For many people, the good cheer and family time of the holiday season brings light to the darkness outside. Yet for many others, the holiday season can be profoundly challenging. Some of us are alone, while others are with family members with whom we have difficult relationships. Some of us love Christmas music, decorations, and shopping, while others feel alienated or excluded by those things. Despite what commercials suggest, there’s no one right way to feel at this time of year!

Wherever you find yourself this holiday season, I want to encourage you to bring mindfulness and meditation with you – and Ten Percent has resources that can help.

First, we’ve created a new ‘Holiday Survival Kit’ with 26 guided meditations (!) on topics including managing mental chaos, focusing on joy, and navigating difficult relationships. These are being featured regularly in our Daily Dose section of the app, or you can browse through the entire kit on your own. Especially if the holidays make you feel more ‘oy’ than joy, these guided meditations will really help.

Holiday Survival Kit on a phone

Second, mindfulness can help us turn toward the delightful aspects of this season.
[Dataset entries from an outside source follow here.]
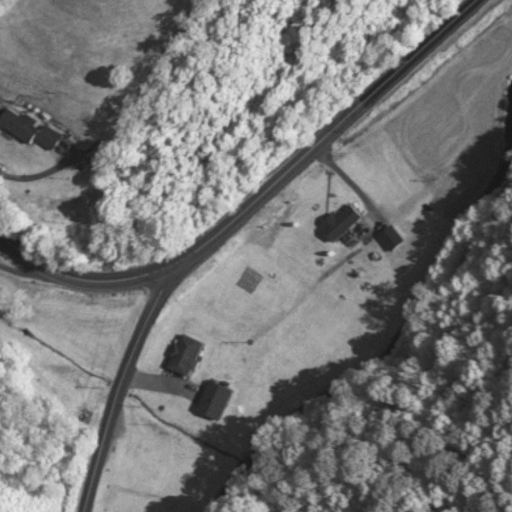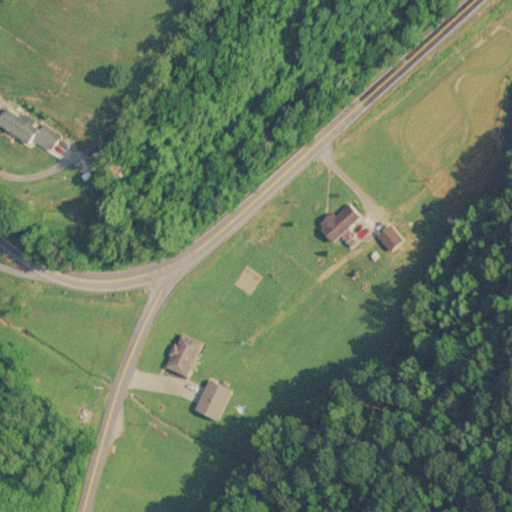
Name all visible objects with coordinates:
building: (31, 126)
building: (31, 126)
road: (37, 173)
road: (254, 200)
road: (19, 266)
building: (186, 351)
building: (187, 352)
road: (122, 385)
building: (218, 396)
building: (218, 396)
Personally, I love the steam rising from laundry vents, the indoor smells of firewood, the warmth of thick stew. I even love, sometimes, the alterations in my mood: turning inward, slowing down. And yet, it sometimes takes pro-active effort to notice the good in our lives, because we’re evolutionarily wired to focus on the negative. Mindfulness is an ally in this, because it helps us to slow down, become a little freer from repetitive mental circuits and patterns, and see clearly. And when there’s clear seeing of even the simplest things – a blanket, a chickadee, a memento from a trip – gratitude can arise on its own. Here are some resources that can help in that process.

"Gratitude" Meditation pack on a phone

Finally, there is a subtle joy that emerges from what might be the fundamental mind-heart movement of mindfulness: seeing clearly what’s actually happening, free from the push-pull of our desires. There’s a real delight in this yielding; from letting go of the urge to be happy in a certain way or to celebrate the season in a certain way.

This letting-go is familiar from meditation: as soon as I stop trying to relax, I can relax. As soon as I stop trying to feel joy, I can feel joy. The primary obstacle to happiness is the relentless search for happiness.

You can feel this in your body when you meditate. When you’re trying to feel a certain way, or holding onto some thought, or wishing some difficult sensation or emotion would go away, there’s often a straining or tensing of muscles in the body. The next time this comes up for you in meditation, see if you can notice that holding before reflexively letting it go. You can even do a body scan (again, guidance is in the app) to see if tension might be present without you even being aware of it.

That last bit is gold. Obviously, your body is tensing and relaxing all the time. But by practicing meditation, you can learn to become aware of it and let go of tension that much sooner. You might not even notice any particularly tense feelings or thoughts in the mind. But your body is your barometer.

And then, there’s a deep joy in releasing the resistance to what’s going on. Okay, I sometimes say to myself, this is what’s happening. Even if it doesn’t conform to some Hollywood image of what the holidays should be like, this is what’s true. And letting go of resistance to it is its own delight. It just feels so good to stop fighting with reality. And the best part? No matter what the holidays look like, that happiness is yours.

Dr. Jay Michaelson is a senior editor and podcast host at Ten Percent Happier, as well as a contributing writer to New York Magazine and the Daily Beast.  Jay has been teaching meditation for nineteen years; he is an ordained rabbi and authorized to teach in a Theravadan Buddhist tradition. His ten books include The Gate of Tears: Sadness and the Spiritual Path and Enlightenment by Trial and Error.